Of course these are just the incidents that get caught on video. Who's do say how many crashes go unaccounted for because the NYPD didn't want to write them up?
I was hit by a car whilst cycling Saturday night. Driver remained on scene for the cops to arrive. Cops shake the hands of the driver, then decline to write a report because they “didn’t see it happen”.— im a reaction (@reality_tourist) November 12, 2019
Explains why NYC’s stats are completely inaccurate. #bikenyc
In any case you can add this stretch of road to the many that need to be reworked under the Streets Master Plan--along with most of Staten Island:
While it’s likely that the majority of those 250 miles will be installed in other boroughs, members of the local cycling community believe there are numerous locations on Staten Island that would benefit greatly from the installation of protected bike lanes.
Though this post would have it that New Yorkers aren't interested in bike lanes at all:
Those who search for homes on Localize.city can filter through listings not just by neighborhoods but based on their actual priorities, including things like having a sunny home, being close to a dog run, or living in a highly rated school district. The platform’s data analysts reviewed more than 500,000 searches and found that just 13 percent of users sought homes in “bike-friendly” areas with infrastructure to support two wheelers. If you break that down into renters versus buyers, 11 percent and 18 percent, respectively, searched for homes in bike-friendly neighborhoods.
Of those who selected a preference for a mode of transportation, biking came in last at a mere 2 percent of users.

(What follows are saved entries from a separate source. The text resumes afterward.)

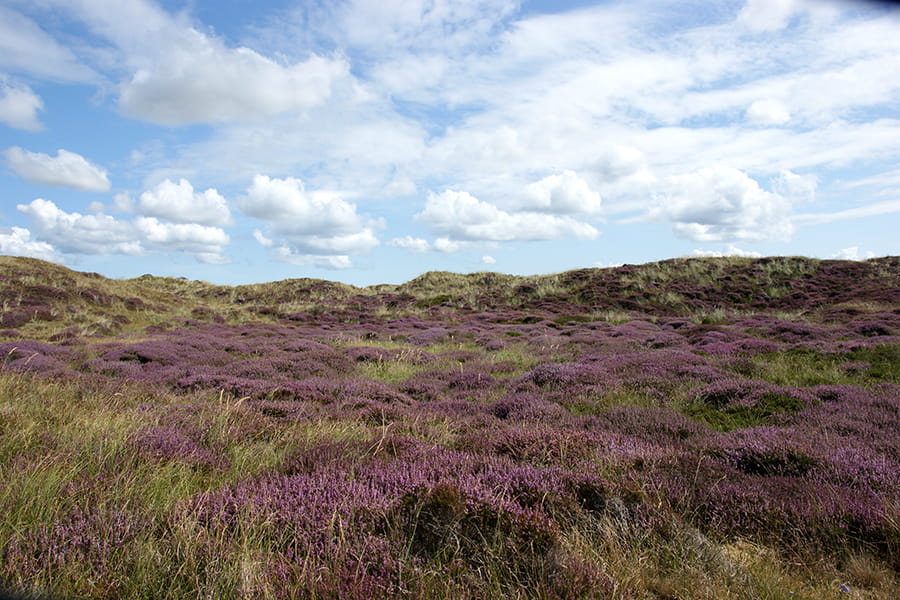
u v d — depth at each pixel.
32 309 25.94
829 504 3.96
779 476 4.84
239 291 50.75
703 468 4.85
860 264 37.81
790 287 35.47
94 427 5.72
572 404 9.18
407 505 3.54
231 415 7.29
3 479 3.95
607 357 14.20
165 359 14.98
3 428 5.48
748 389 8.80
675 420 7.42
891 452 5.41
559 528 3.39
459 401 9.83
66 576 2.72
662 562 3.25
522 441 5.74
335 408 8.77
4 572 2.67
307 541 3.13
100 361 13.66
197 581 2.74
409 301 43.44
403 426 7.18
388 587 2.69
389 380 13.40
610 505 3.87
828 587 3.10
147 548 3.01
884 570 3.21
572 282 42.22
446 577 2.84
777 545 3.58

Public transit dominated with 71 percent of searchers, followed by cars at 17 percent and walking at 11 percent. Regardless of whether users aimed to rent or buy, biking to work was a similarly low priority. To put that into perspective, just over 7 percent of New York’s households are millionaires, meaning you are three times as likely to bump into a millionaire on the street than you are to a bike commuter.
Drawing such a conclusion from home searches conducted on a single website seems like a bit of a stretch.
Plus, while you may be more likely to bump into a millionaire, anybody who's ever been to a community board meeting knows you're a thousand times more likely to be almost hit by a cyclist.
Alas, what the post fails to mention is that sharrows are the Juliet balcony of infrastructure.
But while it's debatable how much money homebuyers are willing to shell out for bike lanes, it's quite clear the Trump Administration isn't willing to spend any money on bike infrastructure at all:
The Trump Administration announced $900 million in transportation grants today. Here's a snapshot from Transportation Weekly Express, comparing Obama administration multi-modal grants to Trump administration. pic.twitter.com/HeQkxl7mYB— Rachel Swan (@rachelswan) November 12, 2019
In communities across America looking to fund new projects they're now slightly more likely to get a runway than a bike lane.